(Stored dataset items)
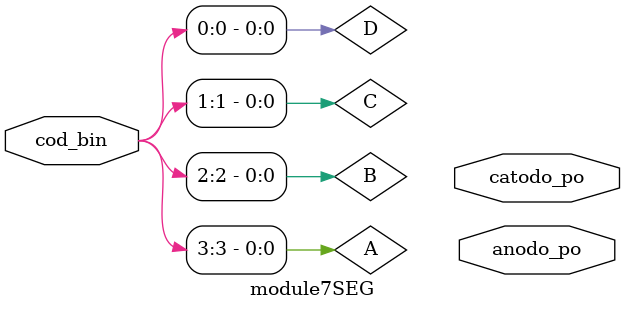
<source format=sv>
module module7SEG(
    input logic [3:0] cod_bin,
    output logic [1:0] anodo_po,
    output logic [6:0] catodo_po
);

    assign A = cod_bin[3];
    assign B = cod_bin[2];
    assign C = cod_bin[1];
    assign D = cod_bin[0];

    //seg a
    assign seg_a = (B || D) && (!A || C) && (A || !C) && (A || !D); //seg a unidades
    
    //seg b
    //seg c
    //seg d
    //seg e
    //seg f
    //seg g

endmodule
</source>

**YOUR ASSIGNMENT**
Copy out all the data without changing anything, and drop the pictures.

**RESULT OF THIS TASK**
<source format=sv>
module module7SEG(
    input logic [3:0] cod_bin,
    output logic [1:0] anodo_po,
    output logic [6:0] catodo_po
);

    assign A = cod_bin[3];
    assign B = cod_bin[2];
    assign C = cod_bin[1];
    assign D = cod_bin[0];

    //seg a
    assign seg_a = (B || D) && (!A || C) && (A || !C) && (A || !D); //seg a unidades
    
    //seg b
    //seg c
    //seg d
    //seg e
    //seg f
    //seg g

endmodule
</source>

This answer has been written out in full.